## Problem to solve
In the records below, find the line that contains "If BEIS were" and the line that contains "Energy UK members have". Set down exactly those lines and every line between them, and nothing more.

## Records for this task
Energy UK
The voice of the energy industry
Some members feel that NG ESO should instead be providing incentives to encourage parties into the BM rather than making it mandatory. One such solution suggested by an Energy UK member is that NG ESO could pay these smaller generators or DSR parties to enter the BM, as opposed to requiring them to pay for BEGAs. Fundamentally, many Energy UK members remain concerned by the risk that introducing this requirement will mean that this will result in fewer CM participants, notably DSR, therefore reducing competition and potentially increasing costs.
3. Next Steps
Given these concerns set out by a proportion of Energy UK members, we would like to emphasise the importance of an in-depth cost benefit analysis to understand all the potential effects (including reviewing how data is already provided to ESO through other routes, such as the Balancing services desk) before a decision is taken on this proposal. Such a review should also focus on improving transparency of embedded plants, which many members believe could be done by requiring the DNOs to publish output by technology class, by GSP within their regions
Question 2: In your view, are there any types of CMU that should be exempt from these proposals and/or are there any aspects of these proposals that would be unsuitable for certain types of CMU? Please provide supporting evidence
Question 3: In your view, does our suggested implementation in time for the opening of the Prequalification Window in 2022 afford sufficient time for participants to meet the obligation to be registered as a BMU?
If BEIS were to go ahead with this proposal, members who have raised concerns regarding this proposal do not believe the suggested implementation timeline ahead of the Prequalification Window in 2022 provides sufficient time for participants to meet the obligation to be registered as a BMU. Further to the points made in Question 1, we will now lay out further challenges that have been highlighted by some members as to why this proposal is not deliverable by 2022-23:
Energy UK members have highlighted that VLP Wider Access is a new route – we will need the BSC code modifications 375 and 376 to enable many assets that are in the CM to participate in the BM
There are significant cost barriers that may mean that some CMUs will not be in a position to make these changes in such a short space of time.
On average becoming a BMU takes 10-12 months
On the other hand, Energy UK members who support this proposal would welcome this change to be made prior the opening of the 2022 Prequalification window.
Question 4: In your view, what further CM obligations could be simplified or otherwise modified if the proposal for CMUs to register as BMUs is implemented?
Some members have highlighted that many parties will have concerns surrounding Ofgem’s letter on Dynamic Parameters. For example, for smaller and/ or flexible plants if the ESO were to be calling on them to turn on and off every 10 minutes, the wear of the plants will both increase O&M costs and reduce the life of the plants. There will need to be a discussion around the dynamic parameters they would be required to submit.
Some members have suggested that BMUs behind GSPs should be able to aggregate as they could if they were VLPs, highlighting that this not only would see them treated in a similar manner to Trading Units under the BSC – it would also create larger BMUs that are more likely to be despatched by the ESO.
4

...

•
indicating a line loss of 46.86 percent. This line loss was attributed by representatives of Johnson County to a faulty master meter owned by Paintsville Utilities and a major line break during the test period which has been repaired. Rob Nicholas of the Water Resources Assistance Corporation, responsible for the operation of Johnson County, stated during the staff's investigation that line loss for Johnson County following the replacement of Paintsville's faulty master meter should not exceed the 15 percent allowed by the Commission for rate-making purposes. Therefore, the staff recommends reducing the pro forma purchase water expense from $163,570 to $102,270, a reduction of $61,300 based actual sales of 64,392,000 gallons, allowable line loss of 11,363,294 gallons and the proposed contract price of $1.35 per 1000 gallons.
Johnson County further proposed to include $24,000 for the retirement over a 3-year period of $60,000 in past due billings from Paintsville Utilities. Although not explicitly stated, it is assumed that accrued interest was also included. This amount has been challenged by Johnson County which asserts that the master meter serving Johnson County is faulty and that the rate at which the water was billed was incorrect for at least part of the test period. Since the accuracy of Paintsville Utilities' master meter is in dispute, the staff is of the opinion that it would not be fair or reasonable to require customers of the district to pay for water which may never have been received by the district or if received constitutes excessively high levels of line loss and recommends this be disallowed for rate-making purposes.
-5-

---

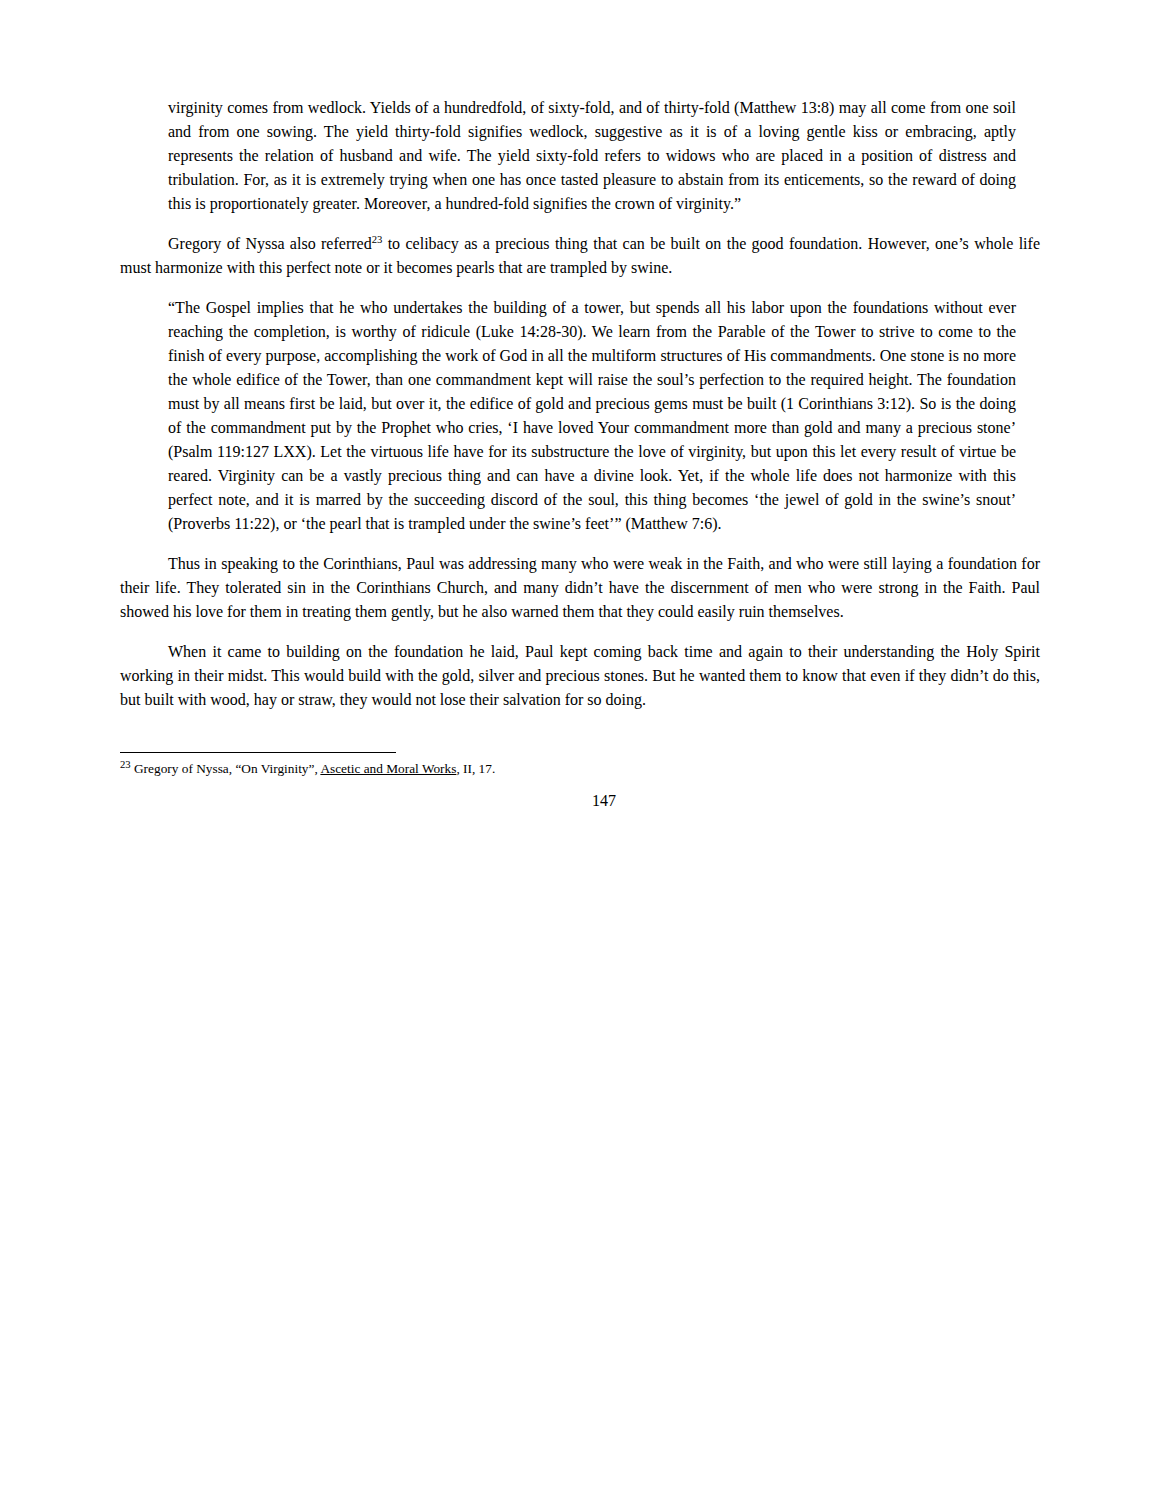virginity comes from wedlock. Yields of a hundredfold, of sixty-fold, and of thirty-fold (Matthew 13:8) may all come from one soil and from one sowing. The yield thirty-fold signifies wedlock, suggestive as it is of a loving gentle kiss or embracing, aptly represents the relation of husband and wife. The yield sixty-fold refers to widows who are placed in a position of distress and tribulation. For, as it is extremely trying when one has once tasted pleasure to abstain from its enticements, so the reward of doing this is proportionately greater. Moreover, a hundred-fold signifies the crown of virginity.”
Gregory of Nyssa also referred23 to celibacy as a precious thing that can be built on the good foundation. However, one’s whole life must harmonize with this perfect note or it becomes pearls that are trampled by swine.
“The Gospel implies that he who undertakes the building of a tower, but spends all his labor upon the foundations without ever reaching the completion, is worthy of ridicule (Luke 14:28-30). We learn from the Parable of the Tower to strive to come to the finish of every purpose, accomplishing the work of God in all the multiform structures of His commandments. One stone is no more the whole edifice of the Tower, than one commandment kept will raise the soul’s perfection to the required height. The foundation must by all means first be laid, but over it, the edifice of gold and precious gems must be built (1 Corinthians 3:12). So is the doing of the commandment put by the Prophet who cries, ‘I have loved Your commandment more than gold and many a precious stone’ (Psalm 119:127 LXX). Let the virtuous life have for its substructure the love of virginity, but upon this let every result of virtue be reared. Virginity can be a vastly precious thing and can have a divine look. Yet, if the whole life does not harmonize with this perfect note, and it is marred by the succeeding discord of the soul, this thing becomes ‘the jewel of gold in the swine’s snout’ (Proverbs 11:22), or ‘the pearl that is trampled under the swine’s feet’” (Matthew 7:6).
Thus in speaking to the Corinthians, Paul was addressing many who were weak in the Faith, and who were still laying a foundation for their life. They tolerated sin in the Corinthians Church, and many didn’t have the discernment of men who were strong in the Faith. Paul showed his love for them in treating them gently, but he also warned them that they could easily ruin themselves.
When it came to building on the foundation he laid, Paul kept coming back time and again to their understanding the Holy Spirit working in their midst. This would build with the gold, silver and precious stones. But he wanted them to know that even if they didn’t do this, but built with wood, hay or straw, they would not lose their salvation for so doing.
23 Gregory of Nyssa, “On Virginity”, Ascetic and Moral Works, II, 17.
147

## Written reply
If BEIS were to go ahead with this proposal, members who have raised concerns regarding this proposal do not believe the suggested implementation timeline ahead of the Prequalification Window in 2022 provides sufficient time for participants to meet the obligation to be registered as a BMU. Further to the points made in Question 1, we will now lay out further challenges that have been highlighted by some members as to why this proposal is not deliverable by 2022-23:
Energy UK members have highlighted that VLP Wider Access is a new route – we will need the BSC code modifications 375 and 376 to enable many assets that are in the CM to participate in the BM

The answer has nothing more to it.